DESCRIPTION OF THE TASK:
The entries below are to be written out again without alteration.

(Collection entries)
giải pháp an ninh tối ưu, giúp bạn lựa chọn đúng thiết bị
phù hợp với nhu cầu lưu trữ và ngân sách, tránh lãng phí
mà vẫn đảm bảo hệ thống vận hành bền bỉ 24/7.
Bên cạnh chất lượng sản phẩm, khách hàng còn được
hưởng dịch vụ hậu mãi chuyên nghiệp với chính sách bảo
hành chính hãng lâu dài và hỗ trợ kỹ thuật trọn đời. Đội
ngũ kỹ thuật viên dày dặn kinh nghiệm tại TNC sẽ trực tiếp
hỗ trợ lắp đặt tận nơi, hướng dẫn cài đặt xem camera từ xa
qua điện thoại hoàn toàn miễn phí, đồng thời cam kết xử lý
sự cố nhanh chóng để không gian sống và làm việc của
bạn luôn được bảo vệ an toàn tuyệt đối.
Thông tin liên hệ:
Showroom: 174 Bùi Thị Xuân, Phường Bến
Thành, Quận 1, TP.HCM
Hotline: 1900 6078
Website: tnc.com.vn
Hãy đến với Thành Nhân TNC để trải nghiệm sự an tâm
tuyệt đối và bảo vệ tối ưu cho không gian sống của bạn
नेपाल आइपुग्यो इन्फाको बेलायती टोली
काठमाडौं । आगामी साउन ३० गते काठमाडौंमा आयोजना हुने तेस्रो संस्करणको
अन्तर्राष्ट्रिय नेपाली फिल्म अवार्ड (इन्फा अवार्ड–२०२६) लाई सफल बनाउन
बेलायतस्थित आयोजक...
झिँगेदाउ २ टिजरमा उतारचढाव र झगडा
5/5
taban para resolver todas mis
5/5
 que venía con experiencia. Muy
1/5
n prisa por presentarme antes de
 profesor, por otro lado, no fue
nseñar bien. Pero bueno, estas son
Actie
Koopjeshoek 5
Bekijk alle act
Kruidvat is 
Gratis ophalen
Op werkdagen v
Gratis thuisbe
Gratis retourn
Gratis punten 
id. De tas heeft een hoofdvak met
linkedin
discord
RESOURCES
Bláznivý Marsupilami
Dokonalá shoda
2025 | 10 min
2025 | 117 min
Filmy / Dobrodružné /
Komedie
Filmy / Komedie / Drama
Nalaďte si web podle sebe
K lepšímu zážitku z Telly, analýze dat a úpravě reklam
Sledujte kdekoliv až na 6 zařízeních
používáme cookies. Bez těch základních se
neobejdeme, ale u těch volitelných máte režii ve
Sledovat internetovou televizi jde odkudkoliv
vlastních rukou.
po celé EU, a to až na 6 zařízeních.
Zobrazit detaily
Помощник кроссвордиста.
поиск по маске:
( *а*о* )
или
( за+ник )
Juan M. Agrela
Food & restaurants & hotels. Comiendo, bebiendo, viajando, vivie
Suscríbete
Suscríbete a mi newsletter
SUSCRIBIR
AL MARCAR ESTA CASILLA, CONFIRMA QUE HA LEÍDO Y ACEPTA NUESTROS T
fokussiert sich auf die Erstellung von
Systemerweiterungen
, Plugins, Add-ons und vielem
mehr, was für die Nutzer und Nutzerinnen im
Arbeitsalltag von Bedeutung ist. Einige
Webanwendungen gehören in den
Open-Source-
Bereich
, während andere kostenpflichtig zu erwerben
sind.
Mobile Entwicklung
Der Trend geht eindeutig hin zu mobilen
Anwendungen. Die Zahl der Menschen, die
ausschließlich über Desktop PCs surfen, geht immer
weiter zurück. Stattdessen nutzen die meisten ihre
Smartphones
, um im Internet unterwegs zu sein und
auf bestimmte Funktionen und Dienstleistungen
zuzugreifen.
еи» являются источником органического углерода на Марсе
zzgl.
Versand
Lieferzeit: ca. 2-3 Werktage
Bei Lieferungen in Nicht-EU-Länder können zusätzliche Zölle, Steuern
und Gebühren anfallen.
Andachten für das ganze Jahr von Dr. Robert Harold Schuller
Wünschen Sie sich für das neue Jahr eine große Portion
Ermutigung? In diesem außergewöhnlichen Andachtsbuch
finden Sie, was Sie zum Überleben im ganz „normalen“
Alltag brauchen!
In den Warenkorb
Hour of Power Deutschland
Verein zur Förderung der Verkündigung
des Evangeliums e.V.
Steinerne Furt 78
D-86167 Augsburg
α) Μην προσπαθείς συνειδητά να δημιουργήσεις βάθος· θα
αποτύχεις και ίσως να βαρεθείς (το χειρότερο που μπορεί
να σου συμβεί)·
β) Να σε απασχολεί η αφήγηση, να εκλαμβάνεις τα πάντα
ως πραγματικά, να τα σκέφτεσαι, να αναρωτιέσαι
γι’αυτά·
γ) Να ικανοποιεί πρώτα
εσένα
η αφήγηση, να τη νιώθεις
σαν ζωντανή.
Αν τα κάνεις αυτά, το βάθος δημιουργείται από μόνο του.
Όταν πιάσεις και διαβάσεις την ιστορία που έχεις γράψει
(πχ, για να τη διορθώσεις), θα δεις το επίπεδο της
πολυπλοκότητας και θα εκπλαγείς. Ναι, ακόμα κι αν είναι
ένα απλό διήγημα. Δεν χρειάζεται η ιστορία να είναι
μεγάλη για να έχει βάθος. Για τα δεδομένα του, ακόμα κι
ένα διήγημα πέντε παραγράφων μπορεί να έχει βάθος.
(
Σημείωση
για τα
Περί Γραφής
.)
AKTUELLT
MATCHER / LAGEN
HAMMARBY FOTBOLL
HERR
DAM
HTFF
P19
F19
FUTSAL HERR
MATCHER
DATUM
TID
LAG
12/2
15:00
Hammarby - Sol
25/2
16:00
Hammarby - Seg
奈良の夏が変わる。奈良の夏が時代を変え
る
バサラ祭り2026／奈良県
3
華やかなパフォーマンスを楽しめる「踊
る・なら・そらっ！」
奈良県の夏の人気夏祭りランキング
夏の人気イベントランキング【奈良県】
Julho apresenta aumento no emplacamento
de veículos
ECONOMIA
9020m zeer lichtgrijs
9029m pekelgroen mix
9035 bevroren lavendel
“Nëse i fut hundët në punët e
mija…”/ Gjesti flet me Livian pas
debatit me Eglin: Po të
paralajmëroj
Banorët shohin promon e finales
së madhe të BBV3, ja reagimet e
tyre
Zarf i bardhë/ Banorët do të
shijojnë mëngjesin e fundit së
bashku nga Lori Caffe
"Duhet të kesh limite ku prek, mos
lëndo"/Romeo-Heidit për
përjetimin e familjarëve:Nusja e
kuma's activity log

RESPONSE AREA:
giải pháp an ninh tối ưu, giúp bạn lựa chọn đúng thiết bị
phù hợp với nhu cầu lưu trữ và ngân sách, tránh lãng phí
mà vẫn đảm bảo hệ thống vận hành bền bỉ 24/7.
Bên cạnh chất lượng sản phẩm, khách hàng còn được
hưởng dịch vụ hậu mãi chuyên nghiệp với chính sách bảo
hành chính hãng lâu dài và hỗ trợ kỹ thuật trọn đời. Đội
ngũ kỹ thuật viên dày dặn kinh nghiệm tại TNC sẽ trực tiếp
hỗ trợ lắp đặt tận nơi, hướng dẫn cài đặt xem camera từ xa
qua điện thoại hoàn toàn miễn phí, đồng thời cam kết xử lý
sự cố nhanh chóng để không gian sống và làm việc của
bạn luôn được bảo vệ an toàn tuyệt đối.
Thông tin liên hệ:
Showroom: 174 Bùi Thị Xuân, Phường Bến
Thành, Quận 1, TP.HCM
Hotline: 1900 6078
Website: tnc.com.vn
Hãy đến với Thành Nhân TNC để trải nghiệm sự an tâm
tuyệt đối và bảo vệ tối ưu cho không gian sống của bạn
नेपाल आइपुग्यो इन्फाको बेलायती टोली
काठमाडौं । आगामी साउन ३० गते काठमाडौंमा आयोजना हुने तेस्रो संस्करणको
अन्तर्राष्ट्रिय नेपाली फिल्म अवार्ड (इन्फा अवार्ड–२०२६) लाई सफल बनाउन
बेलायतस्थित आयोजक...
झिँगेदाउ २ टिजरमा उतारचढाव र झगडा
5/5
taban para resolver todas mis
5/5
 que venía con experiencia. Muy
1/5
n prisa por presentarme antes de
 profesor, por otro lado, no fue
nseñar bien. Pero bueno, estas son
Actie
Koopjeshoek 5
Bekijk alle act
Kruidvat is 
Gratis ophalen
Op werkdagen v
Gratis thuisbe
Gratis retourn
Gratis punten 
id. De tas heeft een hoofdvak met
linkedin
discord
RESOURCES
Bláznivý Marsupilami
Dokonalá shoda
2025 | 10 min
2025 | 117 min
Filmy / Dobrodružné /
Komedie
Filmy / Komedie / Drama
Nalaďte si web podle sebe
K lepšímu zážitku z Telly, analýze dat a úpravě reklam
Sledujte kdekoliv až na 6 zařízeních
používáme cookies. Bez těch základních se
neobejdeme, ale u těch volitelných máte režii ve
Sledovat internetovou televizi jde odkudkoliv
vlastních rukou.
po celé EU, a to až na 6 zařízeních.
Zobrazit detaily
Помощник кроссвордиста.
поиск по маске:
( *а*о* )
или
( за+ник )
Juan M. Agrela
Food & restaurants & hotels. Comiendo, bebiendo, viajando, vivie
Suscríbete
Suscríbete a mi newsletter
SUSCRIBIR
AL MARCAR ESTA CASILLA, CONFIRMA QUE HA LEÍDO Y ACEPTA NUESTROS T
fokussiert sich auf die Erstellung von
Systemerweiterungen
, Plugins, Add-ons und vielem
mehr, was für die Nutzer und Nutzerinnen im
Arbeitsalltag von Bedeutung ist. Einige
Webanwendungen gehören in den
Open-Source-
Bereich
, während andere kostenpflichtig zu erwerben
sind.
Mobile Entwicklung
Der Trend geht eindeutig hin zu mobilen
Anwendungen. Die Zahl der Menschen, die
ausschließlich über Desktop PCs surfen, geht immer
weiter zurück. Stattdessen nutzen die meisten ihre
Smartphones
, um im Internet unterwegs zu sein und
auf bestimmte Funktionen und Dienstleistungen
zuzugreifen.
еи» являются источником органического углерода на Марсе
zzgl.
Versand
Lieferzeit: ca. 2-3 Werktage
Bei Lieferungen in Nicht-EU-Länder können zusätzliche Zölle, Steuern
und Gebühren anfallen.
Andachten für das ganze Jahr von Dr. Robert Harold Schuller
Wünschen Sie sich für das neue Jahr eine große Portion
Ermutigung? In diesem außergewöhnlichen Andachtsbuch
finden Sie, was Sie zum Überleben im ganz „normalen“
Alltag brauchen!
In den Warenkorb
Hour of Power Deutschland
Verein zur Förderung der Verkündigung
des Evangeliums e.V.
Steinerne Furt 78
D-86167 Augsburg
α) Μην προσπαθείς συνειδητά να δημιουργήσεις βάθος· θα
αποτύχεις και ίσως να βαρεθείς (το χειρότερο που μπορεί
να σου συμβεί)·
β) Να σε απασχολεί η αφήγηση, να εκλαμβάνεις τα πάντα
ως πραγματικά, να τα σκέφτεσαι, να αναρωτιέσαι
γι’αυτά·
γ) Να ικανοποιεί πρώτα
εσένα
η αφήγηση, να τη νιώθεις
σαν ζωντανή.
Αν τα κάνεις αυτά, το βάθος δημιουργείται από μόνο του.
Όταν πιάσεις και διαβάσεις την ιστορία που έχεις γράψει
(πχ, για να τη διορθώσεις), θα δεις το επίπεδο της
πολυπλοκότητας και θα εκπλαγείς. Ναι, ακόμα κι αν είναι
ένα απλό διήγημα. Δεν χρειάζεται η ιστορία να είναι
μεγάλη για να έχει βάθος. Για τα δεδομένα του, ακόμα κι
ένα διήγημα πέντε παραγράφων μπορεί να έχει βάθος.
(
Σημείωση
για τα
Περί Γραφής
.)
AKTUELLT
MATCHER / LAGEN
HAMMARBY FOTBOLL
HERR
DAM
HTFF
P19
F19
FUTSAL HERR
MATCHER
DATUM
TID
LAG
12/2
15:00
Hammarby - Sol
25/2
16:00
Hammarby - Seg
奈良の夏が変わる。奈良の夏が時代を変え
る
バサラ祭り2026／奈良県
3
華やかなパフォーマンスを楽しめる「踊
る・なら・そらっ！」
奈良県の夏の人気夏祭りランキング
夏の人気イベントランキング【奈良県】
Julho apresenta aumento no emplacamento
de veículos
ECONOMIA
9020m zeer lichtgrijs
9029m pekelgroen mix
9035 bevroren lavendel
“Nëse i fut hundët në punët e
mija…”/ Gjesti flet me Livian pas
debatit me Eglin: Po të
paralajmëroj
Banorët shohin promon e finales
së madhe të BBV3, ja reagimet e
tyre
Zarf i bardhë/ Banorët do të
shijojnë mëngjesin e fundit së
bashku nga Lori Caffe
"Duhet të kesh limite ku prek, mos
lëndo"/Romeo-Heidit për
përjetimin e familjarëve:Nusja e
kuma's activity log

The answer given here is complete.